Recovering downhole distributed temperature sensing (DTS) data, accurately processing it and making it available for use anywhere within a global enterprise infrastructure, can be challenging for wells located in remote locations, according to Andy Nelson, senior software engineer with Tendeka
Deploying Tendeka’s FloQuest modelling and analysis software can accurately define, model and match data from sensors across the sandface to the wellhead. This uses proprietary algorithms and intuitive interfaces to seamlessly integrate multiple data sources into clear visual outputs.
Coupled with Tendeka’s DataServer, it was first installed in a multiphase development across 12 remote coal seam gas wells in the Surat Basin, Australia for a major producer.
Trusted power and connectivity
Prior to installation of DataServer, previous units deployed in the field provided limited connectivity options. The only method provided by the DTS vendor was via a proprietary Windows desktop application. Typical collection required someone physically visiting the site and downloading the data via the application to a laptop computer and then returning that data to the office domain at some later time.
To provide a working solution, each well was equipped with either local gas-powered electrical generators or solar-powered units capable of running the DTS units and modem for extended periods without human intervention. In the case of solar-generation, throughout the hours of darkness and times of inclement weather.
Tendeka personnel connected each Sensornet DTS unit to a GPRS modem. Using the telecom carrier’s infrastructure, a hardware-based virtual private network (VPN) was established between the modem and centralised servers, thus securing the remote connectivity solution from outside intrusion.

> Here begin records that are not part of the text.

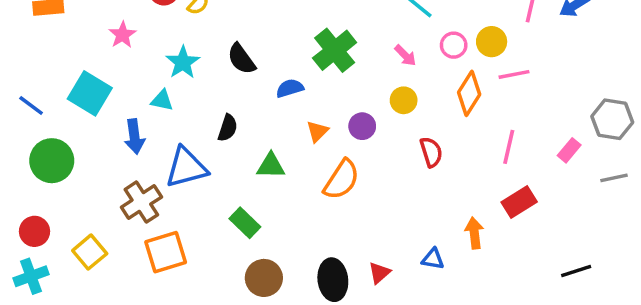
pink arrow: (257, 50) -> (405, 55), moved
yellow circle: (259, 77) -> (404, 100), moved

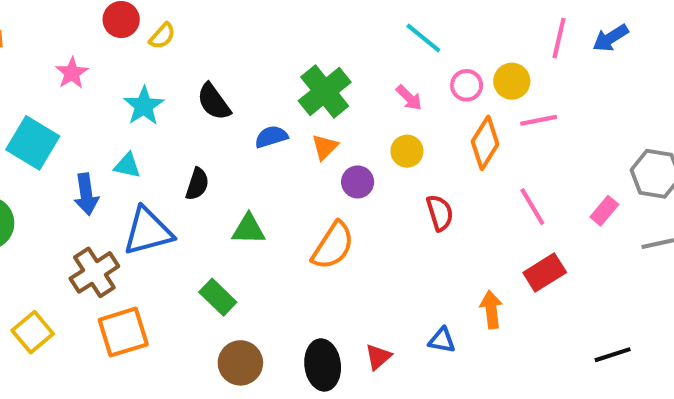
cyan triangle: (162, 100) -> (127, 166), moved
orange triangle: (317, 131) -> (325, 147), moved
pink line: (509, 147) -> (532, 207), turned -44

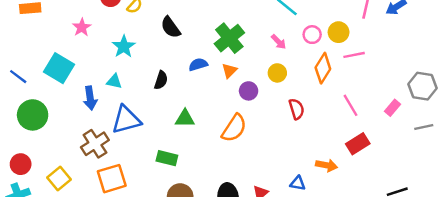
black semicircle: (214, 102) -> (171, 27), moved
black semicircle: (197, 184) -> (161, 80), moved
green rectangle: (218, 297) -> (167, 158), turned -30
orange arrow: (491, 309) -> (327, 165), turned 108

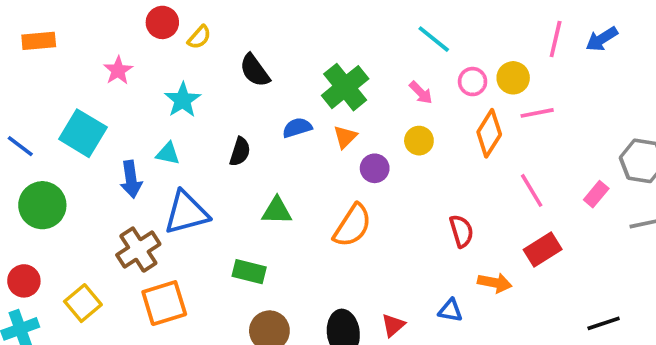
red semicircle: (297, 109) -> (461, 231), moved

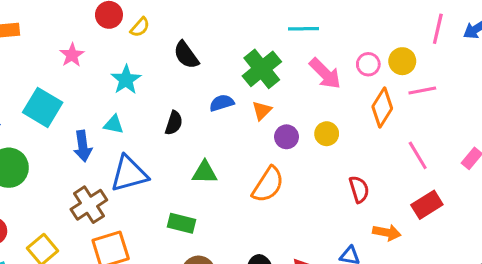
cyan line: (434, 39) -> (303, 29), moved, turned -40
pink arrow: (421, 93) -> (325, 74), size x1.6
yellow circle: (419, 141) -> (327, 134), moved

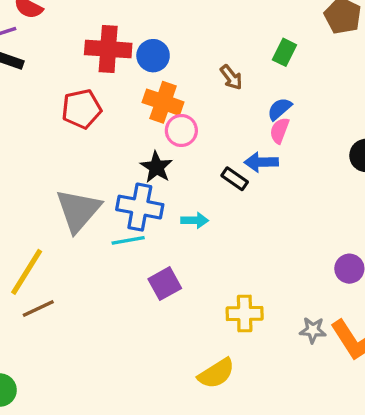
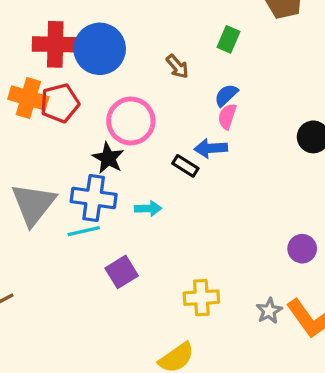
blue circle: (153, 56) -> (100, 49), size x1.6
orange cross: (163, 102) -> (28, 98), moved
red pentagon: (82, 109) -> (60, 103), moved
pink circle: (181, 131) -> (131, 121), size x1.5
gray star: (313, 330) -> (269, 311), turned -30

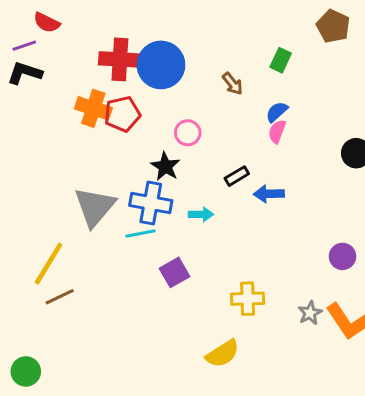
pink circle: (131, 121) -> (188, 133), size x0.6
blue arrow: (211, 148) -> (269, 194), moved
black rectangle: (185, 166) -> (237, 176), turned -65

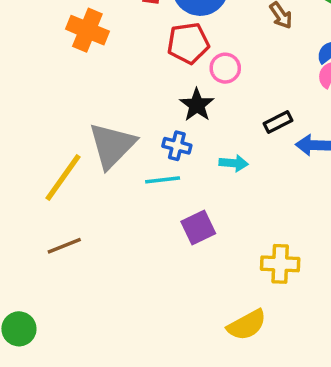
orange cross: (93, 108) -> (87, 30), moved
red pentagon: (122, 114) -> (188, 43), moved
blue cross: (151, 203) -> (177, 146), size x0.6
yellow line: (49, 264) -> (63, 177), moved

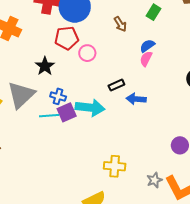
black star: (197, 105) -> (45, 66), moved
cyan arrow: (234, 163) -> (90, 108), size x1.8
purple square: (198, 228) -> (67, 112), moved

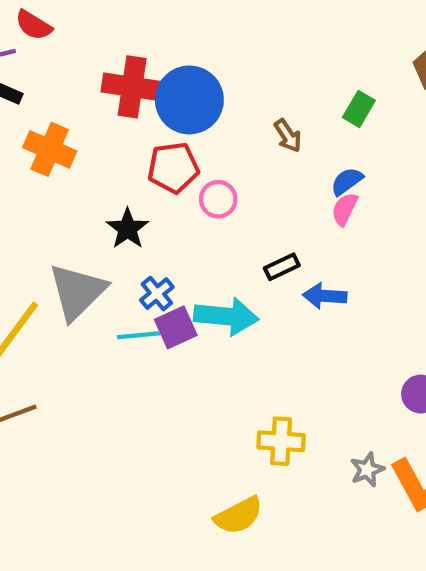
blue cross: (58, 96) -> (157, 294), turned 35

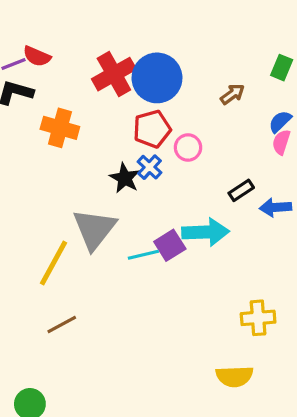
red semicircle: (34, 25) -> (37, 56), moved
red cross: (132, 87) -> (114, 74), turned -30
brown arrow: (288, 136) -> (232, 94), turned -85
blue cross: (157, 294) -> (149, 167), moved
yellow semicircle: (239, 516) -> (234, 376), turned 33

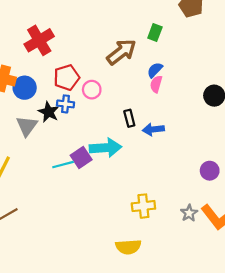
blue circle: (157, 78) -> (25, 88), moved, size x0.7
brown arrow: (232, 94) -> (121, 52), size x1.8
blue cross: (149, 167) -> (66, 104), turned -35
black rectangle: (241, 190) -> (129, 118), turned -70
gray triangle: (94, 229) -> (27, 126), moved, size x0.7

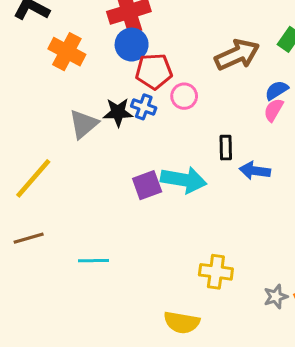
blue circle: (25, 88) -> (132, 45), moved
black star: (49, 112) -> (118, 112), turned 30
cyan line: (63, 165) -> (93, 261), moved

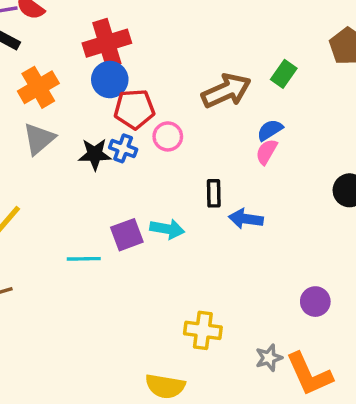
orange cross: (67, 52) -> (38, 87), turned 32
gray triangle: (84, 124) -> (39, 139), moved
cyan arrow: (184, 180) -> (167, 229), size x0.7
cyan line: (93, 261) -> (84, 259), moved

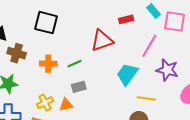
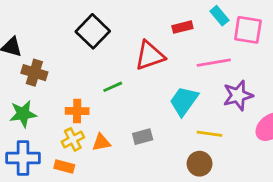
black square: (46, 23) -> (93, 31), moved, turned 30
pink line: (149, 46) -> (214, 63), turned 50
orange cross: (48, 64) -> (77, 111), moved
purple star: (167, 70) -> (238, 95), turned -30
gray rectangle: (79, 87) -> (143, 137), moved

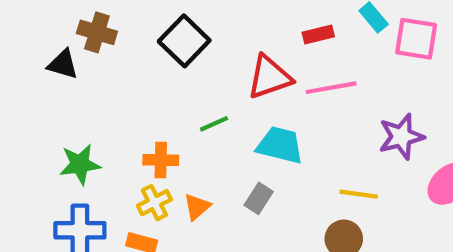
pink line: (214, 63) -> (331, 88), moved
brown cross: (34, 73) -> (97, 32), moved
cyan trapezoid: (184, 101) -> (280, 145), moved, turned 68
gray rectangle: (143, 137) -> (259, 198), turned -42
orange triangle: (101, 142) -> (197, 207), turned -30

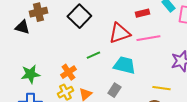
brown cross: (97, 32) -> (38, 12), turned -30
orange cross: (161, 160) -> (68, 72), turned -35

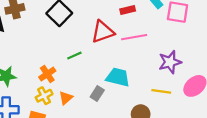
cyan trapezoid: (124, 65) -> (118, 77), moved
yellow line: (161, 88) -> (161, 91), moved

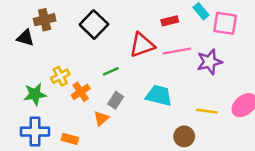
purple star: (170, 62) -> (209, 62), moved
gray rectangle: (97, 94) -> (116, 100), moved
yellow cross: (44, 96) -> (60, 76), moved

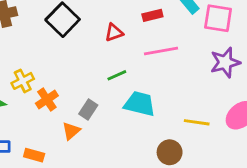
red triangle: (142, 45) -> (114, 32), moved, size x0.6
purple star: (209, 62) -> (225, 62), moved
green line: (111, 71) -> (117, 75), moved

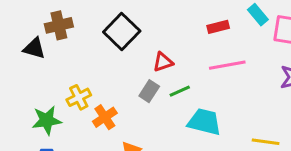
red triangle: (114, 32) -> (163, 62), moved
gray rectangle: (88, 109) -> (149, 91), moved

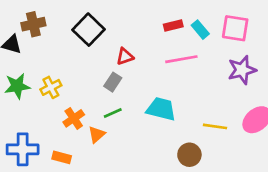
cyan rectangle: (258, 15) -> (200, 30), moved
green line: (180, 91) -> (113, 113), moved
orange cross: (105, 117) -> (74, 118), moved
green star: (47, 120) -> (17, 86), moved

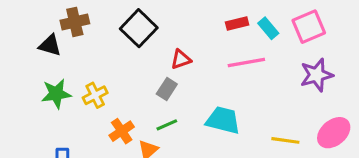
pink square: (235, 28) -> (309, 27), turned -32

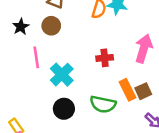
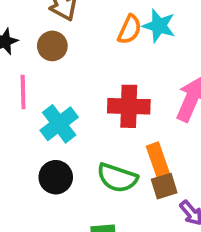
red cross: (105, 58) -> (129, 106), size x1.5
brown square: (143, 91) -> (164, 186), moved

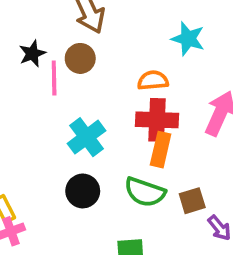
orange semicircle: (130, 29) -> (153, 80), moved, turned -120
pink line: (23, 92) -> (54, 78), moved
orange rectangle: (158, 160) -> (161, 150), moved, turned 32

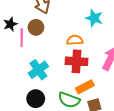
orange rectangle: (161, 150) -> (85, 87), moved, turned 48

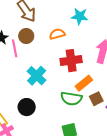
orange semicircle: (75, 40) -> (57, 34), moved
black circle: (36, 99) -> (27, 107), moved

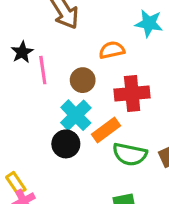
brown circle: (26, 36) -> (83, 80), moved
orange rectangle: (84, 83) -> (106, 130), moved
black circle: (27, 107) -> (66, 144), moved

The modem was then connected directly to the DTS unit via a serial communication port. A tunnel capable of linking a COM port on the DTS unit over potentially any distance to the server in the data-centre was also established.
Fast and efficient data recovery
Having set up the physical connection, the next task was to recover the data. DataServer software was set up to continuously poll for new DTS measurements as the data became available. Once recorded, the measurements would be retrieved from the DTS instrument and copied to the server.
A second server operating in the data-centre was installed with software responsible for managing the DTS data. This software is alerted to new DTS measurements being saved and then proceeds to import those measurements. A workflow process of validating the data was the first step in the import process.
Each file is opened and checked against pre-configured rules to determine if the data is coming from the expected well site. For example, the DTS measurement data contains details about the well, such as a name or unique identifier, which must be validated before data can be imported.
During import, any errors or data discrepancies are flagged in an alerting system to a human operator so that the data can be manually checked. The alerting system also notifies operators if the DTS unit appears to be offline, if the data coming back from the instrument is corrupt, or if the modem communications are down.
Safe and secure communications
Having imported the data, the application manages data security and access to both human operators, using the FloQuest analysis and modelling software, and automated systems. Furthermore, the system has an application programming interface (API) that offers a representational state transfer (REST) interface to allow third-party systems, with the appropriate authorisation, access to the data, analysed results and alert status. Figure 1 shows the architectural data flow.
The results from this solution have been impressive and, to date, multiple solutions with a similar or identical architecture have been deployed. The initial solution monitored 12 wells in Australia but has subsequently been scaled to monitor more than 100 wells with another customer in South Asia utilising the same solution and similar infrastructure. Each deployment changes depending upon the infrastructure needs of the well. Subsequent projects have been deployed using existing DTS vendors for the instrument boxes.